*REQUIRED ACTION*.
Starting at the line that contains "Rename the two", transcribe each line through the end of the material below, exactly and nothing else, leaving out the pictures.
========================================================================
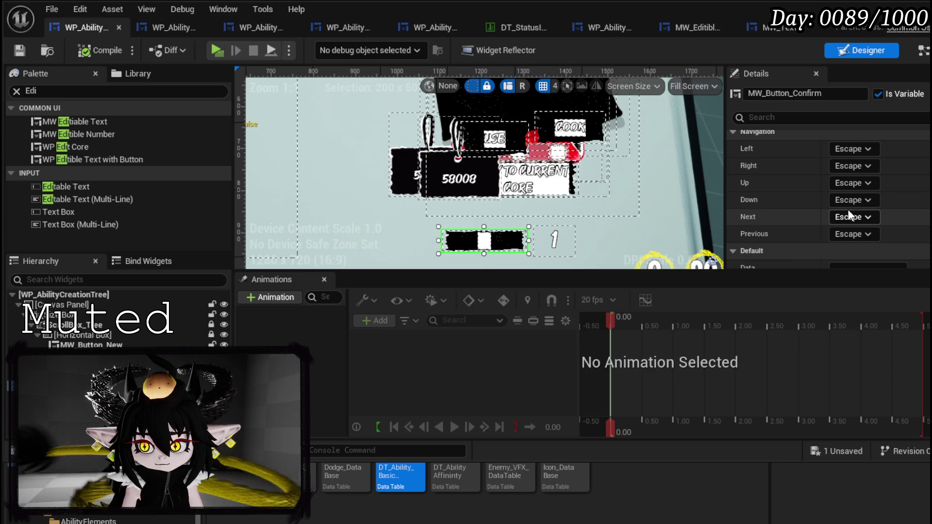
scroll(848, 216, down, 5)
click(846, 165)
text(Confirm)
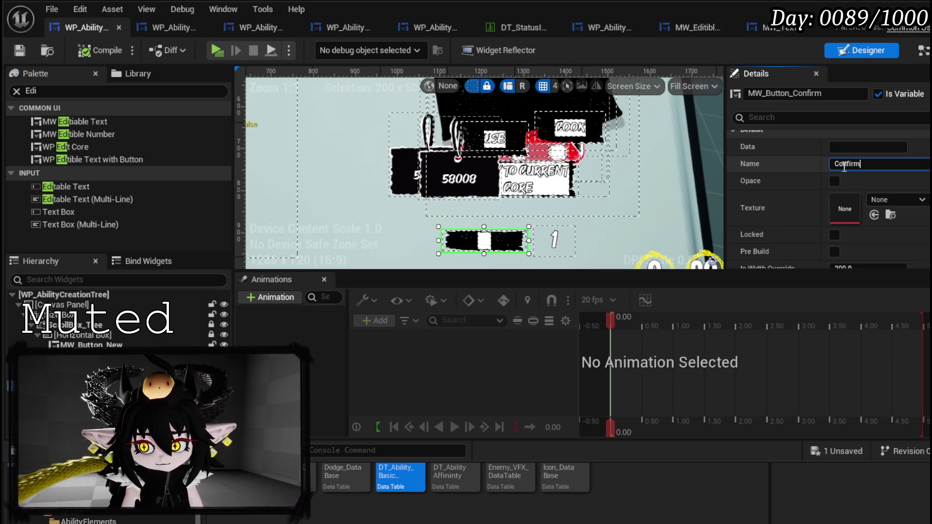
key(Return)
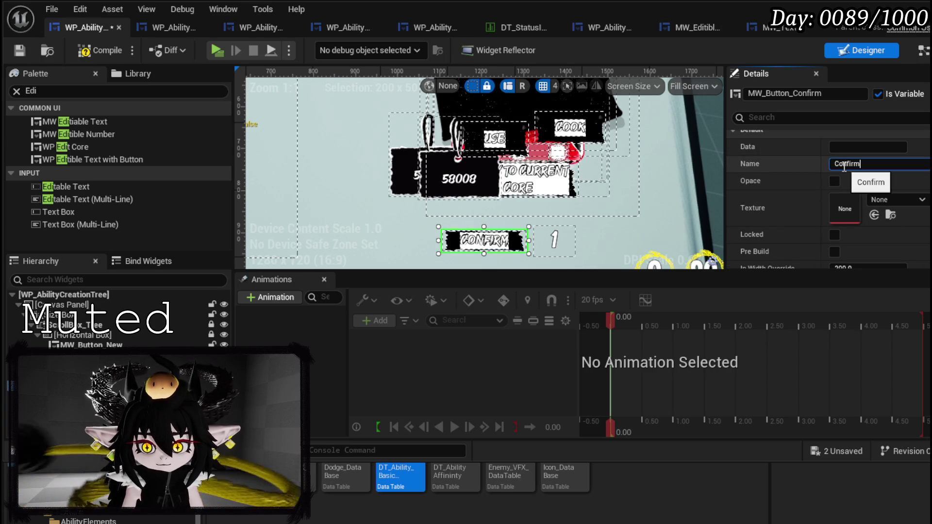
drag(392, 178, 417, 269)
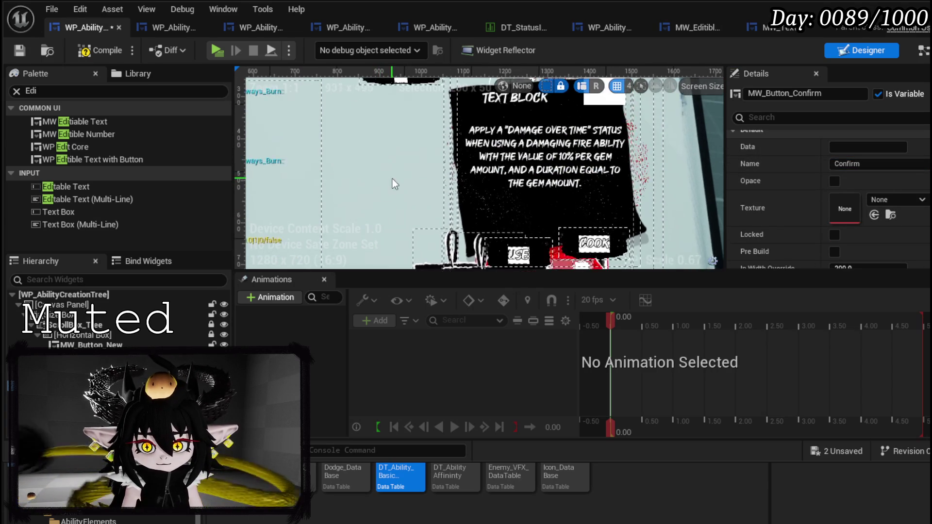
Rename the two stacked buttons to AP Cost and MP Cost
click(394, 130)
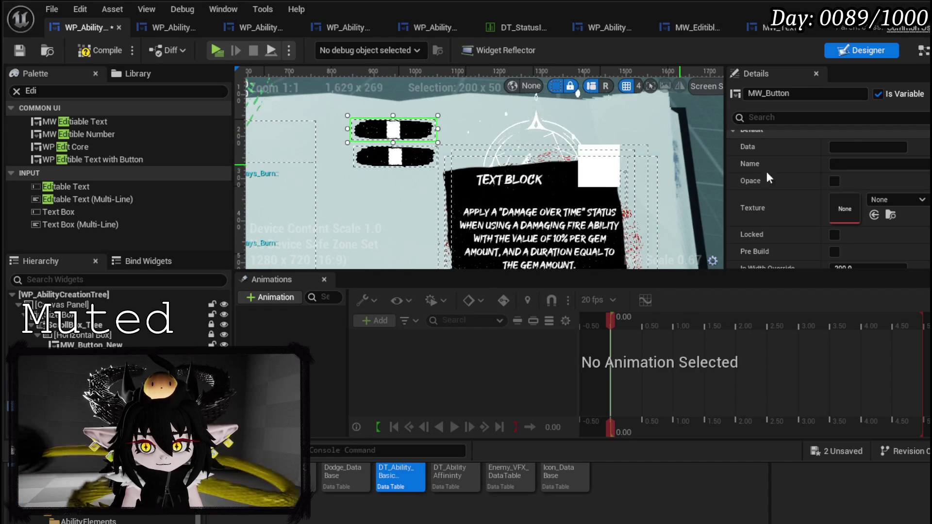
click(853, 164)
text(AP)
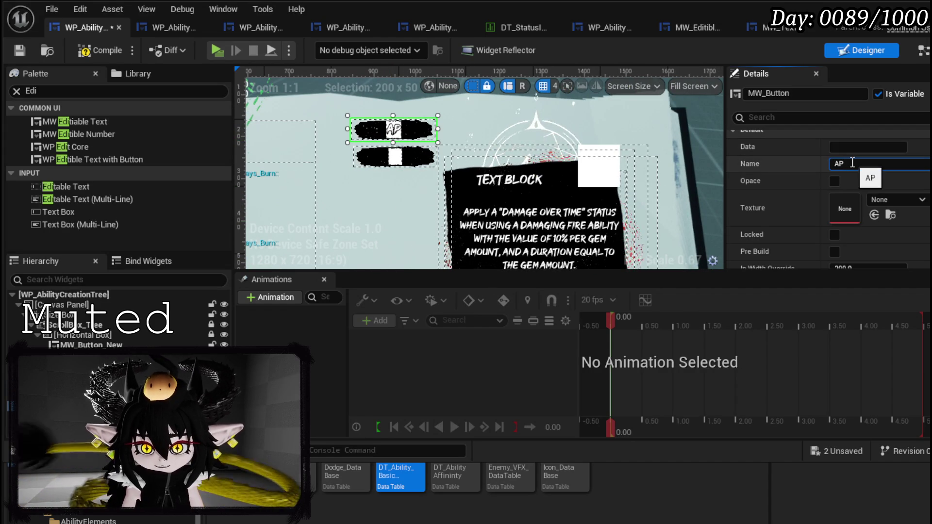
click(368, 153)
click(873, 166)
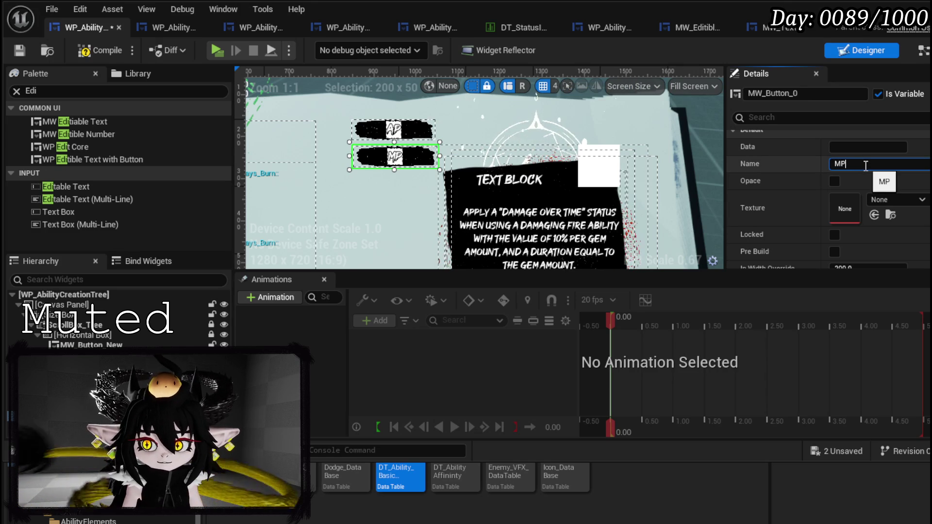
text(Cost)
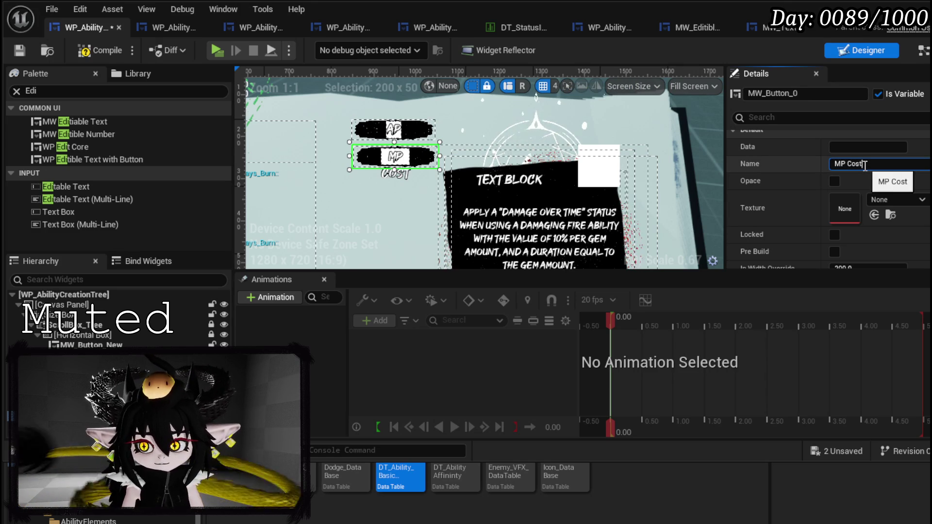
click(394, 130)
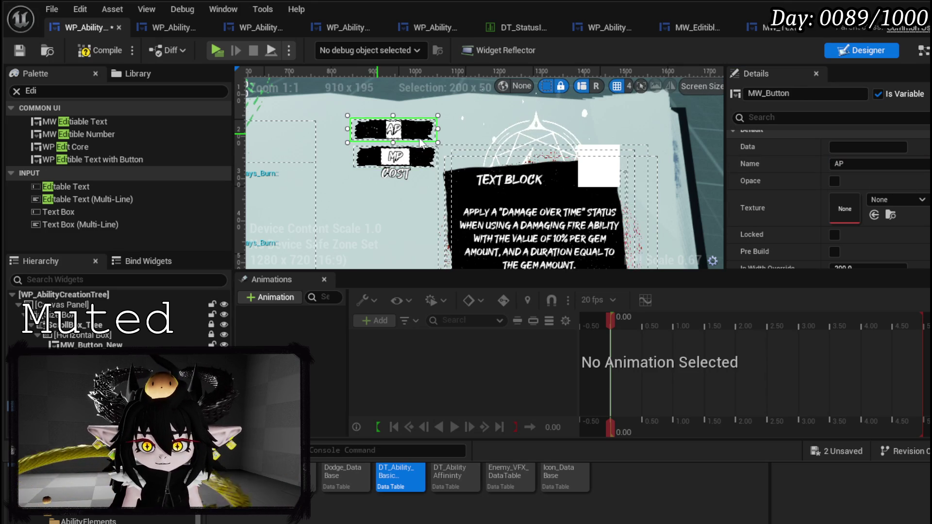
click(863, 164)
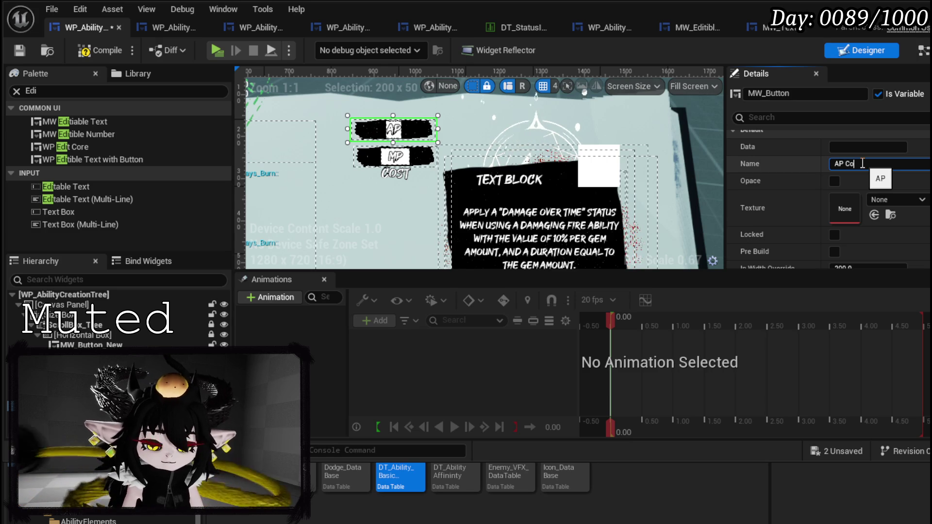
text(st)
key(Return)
========================================================================
*SOLUTION TO THIS EXERCISE*.
Rename the two stacked buttons to AP Cost and MP Cost
click(394, 130)
click(853, 164)
text(AP)
click(368, 153)
click(873, 166)
text(Cost)
click(394, 130)
click(863, 164)
text(st)
key(Return)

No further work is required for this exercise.